Texas Senate trial next for AG Paxton

House members and visitors listen to the impeachment proceedings against state Attorney General Ken Paxton in the House Chamber at the Texas Capitol in Austin, Texas, Saturday, May 27, 2023. Texas lawmakers have issued 20 articles of impeachment against Paxton, ranging from bribery to abuse of public trust as state Republicans surged toward a swift and sudden vote that could remove him from office. (AP Photo/Eric Gay)
House members and visitors listen to the impeachment proceedings against state Attorney General Ken Paxton in the House Chamber at the Texas Capitol in Austin, Texas, Saturday, May 27, 2023. Texas lawmakers have issued 20 articles of impeachment against Paxton, ranging from bribery to abuse of public trust as state Republicans surged toward a swift and sudden vote that could remove him from office. (AP Photo/Eric Gay)

AUSTIN, Texas -- The impeachment of Texas Attorney General Ken Paxton plunged Republicans on Sunday into a fight over whether to banish one of their own in America's biggest red state after years of criminal accusations.

Paxton said he has "full confidence" as he awaits a trial in the state Senate, where his conservative allies include his wife, state Sen. Angela Paxton, who has not said whether she will recuse herself from the proceedings to determine whether her husband will be permanently removed from office.

For now, Texas' three-term attorney general is immediately suspended after the state House of Representatives on Saturday impeached Paxton on 20 articles that included bribery and abuse of public trust.

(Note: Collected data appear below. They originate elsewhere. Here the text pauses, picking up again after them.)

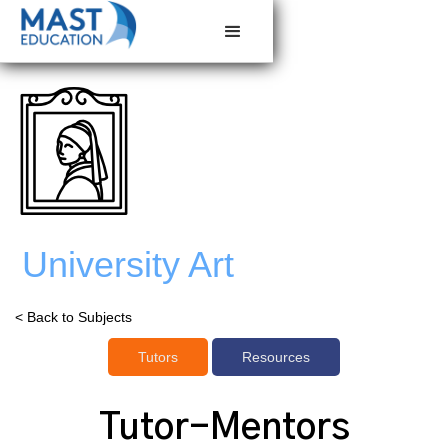
University Art
< Back to Subjects
Tutors
Resources
Tutor-Mentors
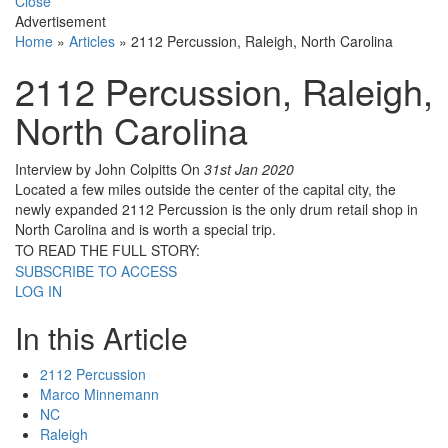
Close
Advertisement
Home
»
Articles
»
2112 Percussion, Raleigh, North Carolina
2112 Percussion, Raleigh,
North Carolina
Interview by John Colpitts
On
31st Jan 2020
Located a few miles outside the center of the capital city, the
newly expanded 2112 Percussion is the only drum retail shop in
North Carolina and is worth a special trip.
TO READ THE FULL STORY:
SUBSCRIBE TO ACCESS
LOG IN
In this Article
2112 Percussion
Marco Minnemann
NC
Raleigh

The decisive 121-23 vote amounted to a clear rebuke from the GOP-controlled chamber after nearly a decade of Republican lawmakers taking a mostly muted stance on Paxton's alleged misdeeds, which include felony securities fraud charges from 2015 and an ongoing FBI investigation into corruption accusations.

He is just the third sitting official in Texas' nearly 200-year history to have been impeached.

"No one person should be above the law, least not the top law officer of the state of Texas," said Republican state Rep. David Spiller, who was part of a House investigative committee that last week revealed it had quietly been looking into Paxton for months.

Republican Texas Gov. Greg Abbott remained silent about Paxton all week, including after Saturday's impeachment. Abbott, who was the state's attorney general prior to Paxton's taking the job in 2015, has the power to appoint a temporary replacement pending the outcome in the Senate trial.

It is not yet clear when the Senate trial will take place. Final removal of Paxton would require a two-thirds vote in the Senate, where Republican members are generally aligned with the party's hard right. The Senate is led by Lt. Gov. Dan Patrick, who has served as state chairman for former President Donald Trump's campaigns in Texas.

The Senate was scheduled to meet Sunday ahead of today's final day of the legislative session, and Patrick has not signaled when the chamber will address the impeachment trial.

Even with the deadline today, state law allows the Senate to continue meeting on an impeachment matter, or set a later date to reconvene.

A group of Senate Republicans issued identical statements late Saturday saying they "welcome and encourage communication from our constituents." But members of the group also said they now consider themselves jurors and will not discuss the Paxton case.

Before the vote Saturday, Trump and U.S. Sen. Ted Cruz came to Paxton's defense, with the senator calling the impeachment process "a travesty" and saying the attorney general's legal troubles should be left to the courts.

"Free Ken Paxton," Trump wrote on his social media platform Truth Social, warning that if House Republicans proceeded with the impeachment, "I will fight you."

Paxton, 60, decried the outcome in the House moments after scores of his fellow partisans voted for impeachment. His office pointed to internal reports that found no wrongdoing.

"The ugly spectacle in the Texas House today confirmed the outrageous impeachment plot against me was never meant to be fair or just," Paxton said. "It was a politically motivated sham from the beginning."

Lawmakers allied with Paxton tried to discredit the investigation by noting that hired investigators, not panel members, interviewed witnesses. They also said several of the investigators had voted in Democratic primaries, tainting the impeachment, and that Republican legislators had too little time to review evidence.

"I perceive it could be political weaponization," Rep. Tony Tinderholt, one of the House's most conservative members, said before the vote. Republican Rep. John Smithee compared the proceeding to "a Saturday mob out for an afternoon lynching."

Rice University political science professor Mark Jones said the swift move to impeach kept Paxton from rallying significant support and allowed quietly frustrated Republicans to come together.

"If you ask most Republicans privately, they feel Paxton is an embarrassment. But most were too afraid of the base to oppose him," Jones said. By voting as a large bloc, he added, the lawmakers gained political cover.